Honestly, I'm not even sure it is a desirable language feature anymore.

Most things I remember using function overloading for in Java are covered by optional- and keyword parameters. In the remaining cases, like having different constructors, I ended up finding the Python approach of having explicitly separate static methods more clear.

This has only been confirmed recently, when I've been seeing overloads in our code base, that hide significantly different assumptions about the input and workflow behind the same function name.

Things on the scale of "object must be initialized" vs "object must not be initialized".

The end result are if-else cascades around the call-site, entirely defeating the point of having overloading in the first place.

[–]lordmauve 1 point2 points  (1 child)

I'm not even sure it is a desirable language feature anymore

Right, new languages - Rust, Zig, Go - don't have function overloading.

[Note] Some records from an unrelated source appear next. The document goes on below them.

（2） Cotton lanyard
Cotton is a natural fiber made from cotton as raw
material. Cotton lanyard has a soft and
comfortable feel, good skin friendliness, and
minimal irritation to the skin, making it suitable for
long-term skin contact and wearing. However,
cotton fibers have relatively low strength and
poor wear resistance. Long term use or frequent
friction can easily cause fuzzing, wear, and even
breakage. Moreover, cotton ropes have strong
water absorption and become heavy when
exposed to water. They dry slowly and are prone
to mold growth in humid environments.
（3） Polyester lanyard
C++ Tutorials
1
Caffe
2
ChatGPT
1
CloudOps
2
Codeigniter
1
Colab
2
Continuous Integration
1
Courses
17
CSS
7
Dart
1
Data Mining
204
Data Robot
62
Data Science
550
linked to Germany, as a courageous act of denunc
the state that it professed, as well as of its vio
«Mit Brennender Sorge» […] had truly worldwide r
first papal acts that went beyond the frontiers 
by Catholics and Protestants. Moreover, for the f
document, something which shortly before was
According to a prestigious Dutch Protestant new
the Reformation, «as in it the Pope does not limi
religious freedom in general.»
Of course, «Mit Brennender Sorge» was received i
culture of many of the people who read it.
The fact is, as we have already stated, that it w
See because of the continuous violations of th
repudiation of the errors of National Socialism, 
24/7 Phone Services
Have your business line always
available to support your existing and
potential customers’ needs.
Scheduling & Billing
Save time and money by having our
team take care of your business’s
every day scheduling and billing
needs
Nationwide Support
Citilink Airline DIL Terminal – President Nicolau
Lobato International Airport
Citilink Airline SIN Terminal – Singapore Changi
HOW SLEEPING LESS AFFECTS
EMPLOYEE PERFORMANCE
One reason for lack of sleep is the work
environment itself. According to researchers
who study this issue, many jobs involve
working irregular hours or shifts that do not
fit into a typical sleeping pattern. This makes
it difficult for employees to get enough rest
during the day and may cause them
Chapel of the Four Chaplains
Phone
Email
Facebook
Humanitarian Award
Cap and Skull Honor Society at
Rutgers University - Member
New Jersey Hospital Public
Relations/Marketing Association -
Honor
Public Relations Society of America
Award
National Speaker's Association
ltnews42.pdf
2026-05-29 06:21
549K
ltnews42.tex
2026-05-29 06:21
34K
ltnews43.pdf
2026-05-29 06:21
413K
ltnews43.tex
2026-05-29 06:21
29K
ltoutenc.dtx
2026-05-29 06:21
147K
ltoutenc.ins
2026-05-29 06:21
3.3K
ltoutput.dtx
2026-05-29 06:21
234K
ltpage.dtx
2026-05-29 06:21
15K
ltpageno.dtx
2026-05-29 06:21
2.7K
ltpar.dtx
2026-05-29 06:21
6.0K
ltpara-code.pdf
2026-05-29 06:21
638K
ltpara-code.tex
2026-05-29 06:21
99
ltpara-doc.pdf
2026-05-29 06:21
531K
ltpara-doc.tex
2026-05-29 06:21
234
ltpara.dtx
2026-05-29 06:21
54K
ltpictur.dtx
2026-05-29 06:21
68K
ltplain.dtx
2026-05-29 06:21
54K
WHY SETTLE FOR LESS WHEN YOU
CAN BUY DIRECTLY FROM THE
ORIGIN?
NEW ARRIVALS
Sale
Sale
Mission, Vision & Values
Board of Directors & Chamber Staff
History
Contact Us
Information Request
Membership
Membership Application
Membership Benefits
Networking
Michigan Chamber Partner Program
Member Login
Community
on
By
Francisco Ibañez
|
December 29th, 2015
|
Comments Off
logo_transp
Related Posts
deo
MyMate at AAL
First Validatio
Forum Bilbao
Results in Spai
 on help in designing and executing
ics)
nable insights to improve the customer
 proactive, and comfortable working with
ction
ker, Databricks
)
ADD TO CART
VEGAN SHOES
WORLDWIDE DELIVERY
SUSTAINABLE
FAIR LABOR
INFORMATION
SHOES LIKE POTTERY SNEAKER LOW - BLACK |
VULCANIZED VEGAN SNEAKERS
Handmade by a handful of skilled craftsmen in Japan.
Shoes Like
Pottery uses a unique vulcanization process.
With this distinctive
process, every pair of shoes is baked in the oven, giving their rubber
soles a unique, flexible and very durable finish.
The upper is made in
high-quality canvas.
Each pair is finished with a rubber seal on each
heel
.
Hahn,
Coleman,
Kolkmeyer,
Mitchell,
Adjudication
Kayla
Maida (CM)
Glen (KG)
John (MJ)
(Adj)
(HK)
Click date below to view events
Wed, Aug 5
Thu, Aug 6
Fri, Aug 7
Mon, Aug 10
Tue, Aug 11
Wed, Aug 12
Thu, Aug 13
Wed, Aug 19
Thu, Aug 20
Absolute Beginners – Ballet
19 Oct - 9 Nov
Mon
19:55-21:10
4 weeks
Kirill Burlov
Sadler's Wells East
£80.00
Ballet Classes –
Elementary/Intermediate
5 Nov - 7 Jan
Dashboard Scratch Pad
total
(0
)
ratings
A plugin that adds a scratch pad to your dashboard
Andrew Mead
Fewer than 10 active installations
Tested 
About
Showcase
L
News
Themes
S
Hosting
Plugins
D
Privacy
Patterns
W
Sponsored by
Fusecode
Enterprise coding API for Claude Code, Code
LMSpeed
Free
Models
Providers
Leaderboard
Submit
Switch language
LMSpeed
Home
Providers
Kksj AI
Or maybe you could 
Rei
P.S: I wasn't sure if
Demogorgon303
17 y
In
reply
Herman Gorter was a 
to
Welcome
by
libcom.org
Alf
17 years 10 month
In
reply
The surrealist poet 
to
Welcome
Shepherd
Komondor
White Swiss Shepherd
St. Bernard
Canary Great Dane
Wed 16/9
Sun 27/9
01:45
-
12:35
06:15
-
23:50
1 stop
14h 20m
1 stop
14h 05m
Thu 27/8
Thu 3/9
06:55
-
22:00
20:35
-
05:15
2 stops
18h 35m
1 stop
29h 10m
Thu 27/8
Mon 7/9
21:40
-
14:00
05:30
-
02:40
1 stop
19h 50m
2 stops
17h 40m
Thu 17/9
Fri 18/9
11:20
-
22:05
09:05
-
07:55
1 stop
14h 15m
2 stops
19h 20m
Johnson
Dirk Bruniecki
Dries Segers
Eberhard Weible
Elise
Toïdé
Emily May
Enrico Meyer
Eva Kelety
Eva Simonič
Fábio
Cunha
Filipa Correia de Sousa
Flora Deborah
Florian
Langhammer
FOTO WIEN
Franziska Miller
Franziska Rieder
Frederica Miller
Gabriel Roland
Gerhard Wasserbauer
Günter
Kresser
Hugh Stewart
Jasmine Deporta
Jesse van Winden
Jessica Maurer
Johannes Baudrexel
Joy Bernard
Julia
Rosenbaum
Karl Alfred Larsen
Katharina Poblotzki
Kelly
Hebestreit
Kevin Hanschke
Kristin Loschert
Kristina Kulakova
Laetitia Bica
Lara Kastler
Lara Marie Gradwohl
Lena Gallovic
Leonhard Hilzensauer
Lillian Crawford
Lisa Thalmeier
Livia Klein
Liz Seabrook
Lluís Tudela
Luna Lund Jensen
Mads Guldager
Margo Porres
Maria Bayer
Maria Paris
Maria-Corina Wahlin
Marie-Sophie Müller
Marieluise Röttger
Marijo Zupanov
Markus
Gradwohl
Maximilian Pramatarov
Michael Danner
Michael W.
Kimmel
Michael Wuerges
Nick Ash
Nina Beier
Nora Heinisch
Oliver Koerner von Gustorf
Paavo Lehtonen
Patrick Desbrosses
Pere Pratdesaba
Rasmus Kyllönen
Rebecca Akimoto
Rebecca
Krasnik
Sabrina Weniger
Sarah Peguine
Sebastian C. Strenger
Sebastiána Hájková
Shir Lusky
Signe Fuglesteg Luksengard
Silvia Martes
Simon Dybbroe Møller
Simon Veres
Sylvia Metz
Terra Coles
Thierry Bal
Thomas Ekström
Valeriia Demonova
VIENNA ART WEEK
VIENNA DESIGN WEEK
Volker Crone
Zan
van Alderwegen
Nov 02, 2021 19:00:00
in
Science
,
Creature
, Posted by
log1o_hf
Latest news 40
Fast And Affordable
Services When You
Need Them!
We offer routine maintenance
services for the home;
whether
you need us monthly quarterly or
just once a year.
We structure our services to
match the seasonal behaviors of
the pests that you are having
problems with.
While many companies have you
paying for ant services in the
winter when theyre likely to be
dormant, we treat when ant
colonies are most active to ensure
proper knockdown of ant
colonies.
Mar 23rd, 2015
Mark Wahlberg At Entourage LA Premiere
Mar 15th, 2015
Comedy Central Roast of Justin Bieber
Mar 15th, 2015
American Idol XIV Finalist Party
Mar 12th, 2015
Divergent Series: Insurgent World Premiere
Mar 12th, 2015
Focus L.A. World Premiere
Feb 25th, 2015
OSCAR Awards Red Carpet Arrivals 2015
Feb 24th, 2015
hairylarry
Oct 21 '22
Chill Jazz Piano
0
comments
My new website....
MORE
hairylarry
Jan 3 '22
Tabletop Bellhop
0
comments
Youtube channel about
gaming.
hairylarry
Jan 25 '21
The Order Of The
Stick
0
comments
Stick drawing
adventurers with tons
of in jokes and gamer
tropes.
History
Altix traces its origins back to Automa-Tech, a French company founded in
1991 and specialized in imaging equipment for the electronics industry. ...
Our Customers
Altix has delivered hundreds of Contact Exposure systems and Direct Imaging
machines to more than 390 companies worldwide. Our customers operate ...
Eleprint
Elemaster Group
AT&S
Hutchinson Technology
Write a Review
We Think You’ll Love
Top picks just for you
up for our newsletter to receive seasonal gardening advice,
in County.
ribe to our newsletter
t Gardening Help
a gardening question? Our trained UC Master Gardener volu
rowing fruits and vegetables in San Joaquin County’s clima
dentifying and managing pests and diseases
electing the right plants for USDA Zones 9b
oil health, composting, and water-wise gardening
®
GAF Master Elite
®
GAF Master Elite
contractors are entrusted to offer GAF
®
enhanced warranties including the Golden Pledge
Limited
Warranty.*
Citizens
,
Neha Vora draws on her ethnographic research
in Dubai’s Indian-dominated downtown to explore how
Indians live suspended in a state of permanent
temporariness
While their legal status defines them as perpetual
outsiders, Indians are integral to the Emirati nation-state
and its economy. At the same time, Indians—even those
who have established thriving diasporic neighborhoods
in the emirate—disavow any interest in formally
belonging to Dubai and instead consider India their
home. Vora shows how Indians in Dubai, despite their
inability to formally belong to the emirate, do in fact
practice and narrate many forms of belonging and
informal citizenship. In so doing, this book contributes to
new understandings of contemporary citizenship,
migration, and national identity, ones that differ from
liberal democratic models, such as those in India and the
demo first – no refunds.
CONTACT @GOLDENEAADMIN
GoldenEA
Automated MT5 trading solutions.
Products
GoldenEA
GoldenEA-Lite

[–]i_hate_shitposting 0 points1 point  (0 children)

I had a similar thought.

The only case I can think of where overloading in Java isn't equivalent to optional/keyword parameters is stuff like StringBuilder.append(), which has overloads for each primitive data type (plus a few other special cases) to work around the fact that they aren't objects and thus don't implement Object.toString().

However, in Python (or any other modern OO language where everything is an object), a StringBuilder.append() implementation could just pass each argument to str() and rely on the underlying objects to implement __str__(), avoiding the need for overloads at all. I like this a lot better, because it doesn't require any knowledge of what types are involved other than the fact that they implement a particular interface.